Electromagnetic Pulse Report Calls on DHS, DOE to Identify Key Infrastructure
The GAO report released May 17 said the two agencies had not acted to identify key infrastructure assets as required, given their responsibilities under the National Infrastructure Protection Plan. Both agencies concurred with the recommendation, according to the report.
A newly released report from the U.S. Government Accountability Office (GAO) assesses how well federal agencies have prepared to cope with an electromagnetic pulse, either triggered intentionally by detonation of a nuclear device, by a nonnuclear EMP weapon, or a naturally occurring solar event. The Department of Homeland Security (DHS) has the lead role and is supported by the Department of Energy (DOE), with the Department of Defense, Federal Energy Regulatory Commission, NOAA, the U.S. Geological Survey, and NASA also working on this threat, according to the report, which was posted on the GAO website on May 17.

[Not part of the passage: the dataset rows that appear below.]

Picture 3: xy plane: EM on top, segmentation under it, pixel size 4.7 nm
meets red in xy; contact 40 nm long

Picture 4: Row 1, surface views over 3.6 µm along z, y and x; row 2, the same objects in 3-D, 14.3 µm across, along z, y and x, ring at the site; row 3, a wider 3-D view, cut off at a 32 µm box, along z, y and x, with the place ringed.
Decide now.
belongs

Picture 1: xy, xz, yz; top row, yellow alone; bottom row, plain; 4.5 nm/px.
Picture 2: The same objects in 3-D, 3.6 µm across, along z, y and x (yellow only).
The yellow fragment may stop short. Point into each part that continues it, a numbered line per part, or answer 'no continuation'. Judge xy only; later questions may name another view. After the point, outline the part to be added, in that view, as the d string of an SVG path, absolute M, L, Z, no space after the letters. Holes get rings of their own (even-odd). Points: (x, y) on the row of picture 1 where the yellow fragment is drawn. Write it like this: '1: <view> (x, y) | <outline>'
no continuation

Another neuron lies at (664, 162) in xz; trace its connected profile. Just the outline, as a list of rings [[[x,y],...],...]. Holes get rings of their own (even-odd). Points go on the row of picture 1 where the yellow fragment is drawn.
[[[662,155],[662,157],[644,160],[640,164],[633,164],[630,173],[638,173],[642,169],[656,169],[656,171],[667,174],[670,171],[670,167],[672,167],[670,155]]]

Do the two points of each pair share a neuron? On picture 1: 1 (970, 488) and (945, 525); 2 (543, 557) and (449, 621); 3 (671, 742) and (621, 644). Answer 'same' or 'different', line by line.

It notes that a major natural event, called a geomagnetic disturbance (GMD), occurred in 1989 and affected the Hydro-Quebec power system in Canada, causing the regional electric grid to collapse within 92 seconds and leaving 6 million customers without power for up to nine hours.
The report discusses activities to date by DHS and DOE in response to the 2008 report by the Commission to Assess the Threat to the United States from Electromagnetic Pulse Attack and finds the two agencies had not acted to identify key infrastructure assets as required given their responsibilities under the National Infrastructure Protection Plan. Both agencies concurred with that recommendation, according to the report.
Industry representatives and federal officials told Chris Currie, GAO's director of Homeland Security and Justice and the report's author, that it was unclear who at DHS is responsible for addressing electromagnetic risks. The report recommends that DHS designate such roles and responsibilities, and DHS also concurred in this recommendation and will accomplish that this year, it says.
The report says GAO is also evaluating the electromagnetic event preparedness of U.S. electricity providers and is making a technical assessment of protective equipment that could mitigate the impacts of a GMD on electrical infrastructure. Both projects should be finished by mid-2017, it states.